Exercise details: Repeat the entries below exactly, pictures excluded.
Extracted records START
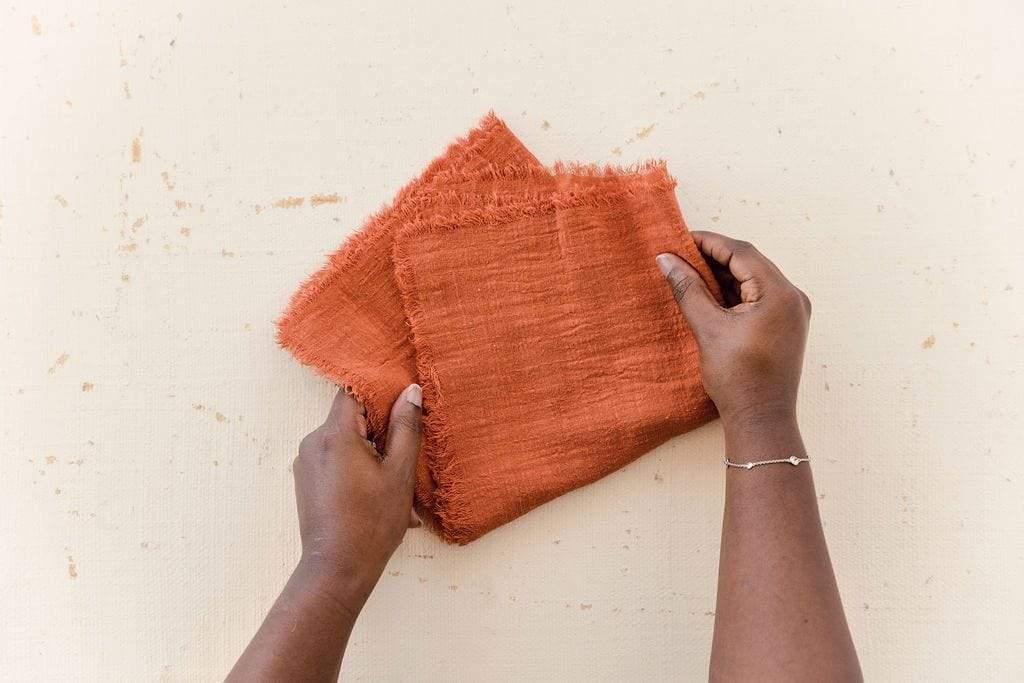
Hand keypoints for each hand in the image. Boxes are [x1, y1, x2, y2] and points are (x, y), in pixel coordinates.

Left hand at [293, 384, 422, 602]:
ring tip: (393, 481)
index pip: (354, 391)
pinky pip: (335, 458)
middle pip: (350, 416)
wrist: (337, 569)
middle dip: (379, 429)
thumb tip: (410, 391)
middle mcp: (313, 442)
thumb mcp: (399, 473)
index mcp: (334, 435)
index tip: (403, 404)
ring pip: (344, 439)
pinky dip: (357, 466)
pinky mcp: (305, 479)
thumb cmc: (372, 523)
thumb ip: (405, 428)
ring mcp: (305, 462)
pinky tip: (376, 492)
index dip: (380, 392)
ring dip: (370, 451)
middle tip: (405, 452)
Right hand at [656, 232, 811, 426]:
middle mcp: (792, 297)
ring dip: (722, 274)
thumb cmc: (738, 378)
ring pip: (753, 278)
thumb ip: (688, 288)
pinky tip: (709, 294)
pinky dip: (733, 292)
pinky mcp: (785, 325)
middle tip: (680, 256)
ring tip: (689, 274)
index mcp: (779, 293)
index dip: (708, 242)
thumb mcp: (708, 328)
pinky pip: (757, 296)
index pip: (741, 252)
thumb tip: (666, 259)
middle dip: (714, 257)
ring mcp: (792, 312)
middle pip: (749, 262)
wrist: (761, 420)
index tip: (679, 240)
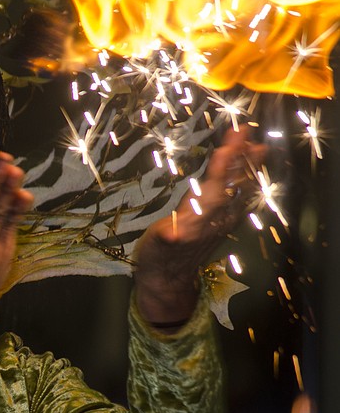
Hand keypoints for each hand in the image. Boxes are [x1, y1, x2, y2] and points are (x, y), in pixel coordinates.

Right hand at [134, 127, 266, 329]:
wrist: (170, 281)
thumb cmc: (158, 259)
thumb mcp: (155, 247)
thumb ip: (166, 238)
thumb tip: (172, 234)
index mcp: (197, 221)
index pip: (213, 188)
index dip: (222, 167)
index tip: (229, 144)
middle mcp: (214, 220)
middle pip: (231, 185)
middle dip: (239, 158)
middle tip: (246, 131)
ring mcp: (222, 222)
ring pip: (238, 191)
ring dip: (247, 167)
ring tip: (256, 145)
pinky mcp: (223, 223)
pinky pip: (240, 199)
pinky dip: (247, 182)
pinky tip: (252, 174)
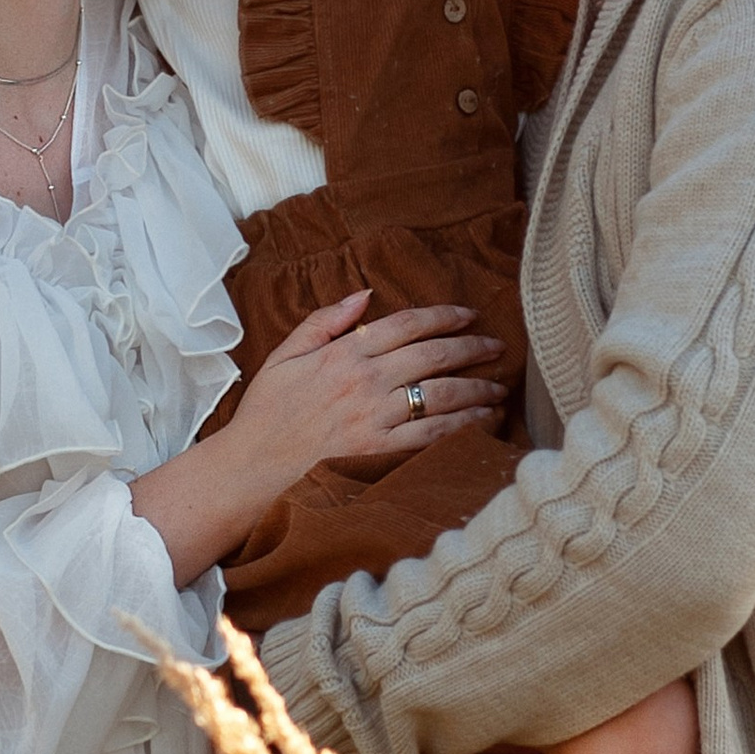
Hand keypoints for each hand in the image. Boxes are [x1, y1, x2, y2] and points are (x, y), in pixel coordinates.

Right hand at [131, 293, 504, 584]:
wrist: (255, 459)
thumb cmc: (269, 405)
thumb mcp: (287, 351)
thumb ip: (325, 319)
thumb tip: (365, 294)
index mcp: (345, 351)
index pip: (408, 324)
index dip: (444, 315)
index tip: (469, 314)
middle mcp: (366, 380)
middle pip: (434, 355)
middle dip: (473, 347)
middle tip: (498, 346)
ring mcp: (375, 415)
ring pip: (441, 393)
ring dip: (477, 387)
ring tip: (499, 386)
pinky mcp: (379, 448)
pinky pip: (432, 433)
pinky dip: (463, 425)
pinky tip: (484, 420)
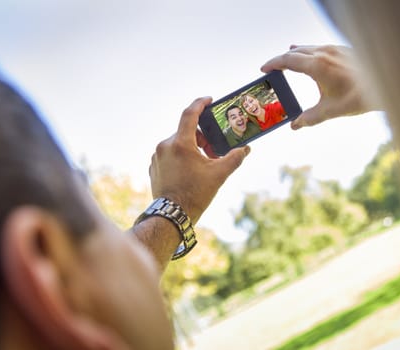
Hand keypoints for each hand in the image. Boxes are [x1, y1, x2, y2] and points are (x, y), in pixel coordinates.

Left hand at [149, 97, 249, 222]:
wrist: (172, 215)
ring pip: (178, 143)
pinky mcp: (154, 167)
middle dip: (201, 136)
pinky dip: (181, 156)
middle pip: (186, 131)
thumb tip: (246, 149)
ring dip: (191, 147)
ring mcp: (157, 157)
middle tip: (214, 147)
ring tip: (204, 162)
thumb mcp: (219, 175)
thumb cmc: (195, 194)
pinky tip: (191, 170)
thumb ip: (234, 158)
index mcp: (180, 143)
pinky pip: (169, 154)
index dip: (200, 104)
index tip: (209, 100)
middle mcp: (165, 146)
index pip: (190, 114)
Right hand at [261, 45, 372, 129]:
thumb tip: (295, 126)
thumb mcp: (330, 111)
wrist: (386, 84)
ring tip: (288, 58)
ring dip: (296, 54)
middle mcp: (324, 53)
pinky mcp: (344, 50)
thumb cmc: (358, 97)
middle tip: (272, 68)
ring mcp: (335, 50)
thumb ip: (309, 118)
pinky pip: (321, 48)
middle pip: (295, 52)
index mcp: (316, 66)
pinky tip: (313, 58)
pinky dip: (311, 52)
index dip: (273, 64)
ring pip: (309, 48)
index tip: (263, 69)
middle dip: (282, 60)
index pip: (287, 60)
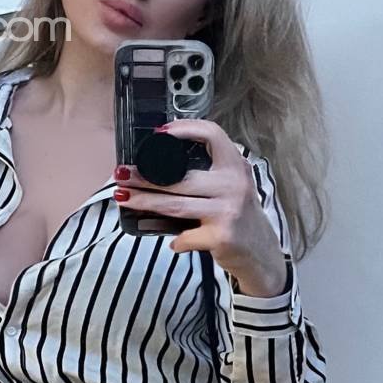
Extracted records END
Exercise response:
Hand keypoints for each hand in the image. Boxes are [x1, y1, x2, y2] and points are (x, y), in pixel coordinates.

Left hand at [293, 384, 422, 602]:
ring tip: (393, 481)
index pip: (354, 391)
pinky pip: (335, 458)
middle pip: (350, 416)
wrist: (337, 569)
middle dip: (379, 429)
thumb tip: (410, 391)
middle mcp: (313, 442)
thumb mcp: (399, 473)
index mcp: (334, 435)
index tip: (403, 404)
ring pip: (344, 439)
pinky dip: (357, 466)
pinky mcp: (305, 479)
thumb cmc: (372, 523)
thumb ip: (405, 428)
ring mcp: (305, 462)
pinky tip: (376, 492)
index dip: (380, 392)
ring dip: (370, 451)
middle tip: (405, 452)
Right hand at [656, 232, 811, 426]:
middle mcp: (792, 297)
ring dip: (722, 274)
thumb cmc: (738, 378)
ring pip: (753, 278)
thumb ip: (688, 288)
pinky tip: (709, 294)
pinky dip: (733, 292)
pinky mcp: (785, 325)
middle tip: (680, 256)
ring tip: (689, 274)
index mcp: (779, 293)
index dip: (708, 242)
thumb mcp: (708, 328)
pinky pip: (757, 296)
index pip: (741, 252)
thumb tip: (666, 259)
middle dip: (714, 257)
ring mcp: (792, 312)
middle pip: (749, 262)
wrist: (761, 420)
index tip: (679, 240)
Hand keypoints for each hand in the image. Boxes are [x1, y1, x2, y2] and points are (x, y), in pixel coordinates.

Right hand at [134, 127, 266, 329]:
wrist: (170, 281)
thumb cmc: (158, 259)
thumb mcp: (155, 247)
thumb ip: (166, 238)
thumb tip: (172, 234)
index mcp: (197, 221)
index pip: (213, 188)
index dip: (222, 167)
index tip: (229, 144)
middle mcp: (214, 220)
middle pip: (231, 185)
middle dip: (239, 158)
middle tip: (246, 131)
ring mcp: (222, 222)
ring pip: (238, 191)
ring dip: (247, 167)
ring tip: (256, 145)
pinky mcp: (223, 223)
pinky pip: (240, 199)
pinky dip: (247, 182)
pinky tip: (252, 174)
Hand keypoints for each hand in the image. Boxes are [x1, y1, x2, y2] and points are (x, y), in pixel coordinates.

Right hand at [131, 293, 504, 584]:
wrist: (255, 459)
thumb cmc: (269, 405)
thumb mcp: (287, 351)
thumb ip: (325, 319)
thumb tip: (365, 294)
index mcp: (345, 351)
index pip: (408, 324)
index dip: (444, 315)
index tip: (469, 314)
middle mcp: (366, 380)
middle pip: (434, 355)
middle dip: (473, 347)
middle tip: (498, 346)
ring mcp: (375, 415)
ring pip: (441, 393)
ring dip: (477, 387)
ring tip: (499, 386)
pinky mcp: (379, 448)
pinky pip: (432, 433)
pinky dip: (463, 425)
pinky tip: (484, 420)
Hand keypoints for each hand in the image. Boxes are [x1, y1, x2, y2] and points are (x, y), in pixel coordinates.

Left hand at [149, 97, 249, 222]:
wrist: (172, 215)
ring pip: (178, 143)
pinky mcp: (154, 167)
middle dip: (201, 136)
pinky dip: (181, 156)
middle pip: (186, 131)
thumb tip: (246, 149)
ring dip: (191, 147)
ring mcp: (157, 157)
middle tip: (214, 147)
ring tip: (204, 162)
thumb mcp: (219, 175)
thumb cmc: (195, 194)
pinky tip: (191, 170)
thumb ip: (234, 158)
index mcp: (180, 143)
pinky pip: (169, 154)
index dip: (200, 104)
index tip: (209, 100)
middle mcp: (165, 146)
index pip: (190, 114)
Right hand at [261, 45, 372, 129]:
thumb tip: (295, 126)
thumb mcp: (330, 111)
wrist: (386, 84)
ring tip: (288, 58)
ring dip: (296, 54)
middle mcp: (324, 53)
pinky mcp: (344, 50)
thumb cmc: (358, 97)
middle tip: (272, 68)
ring mcp: (335, 50)
thumb ip: (309, 118)
pinky pip: (321, 48)
middle pip: (295, 52)
index mcp: (316, 66)
pinky tip: (313, 58)
pinky dip: (311, 52)
index dip: (273, 64)
ring pip: (309, 48)
index tip: (263, 69)
middle dip: (282, 60)
index pip: (287, 60)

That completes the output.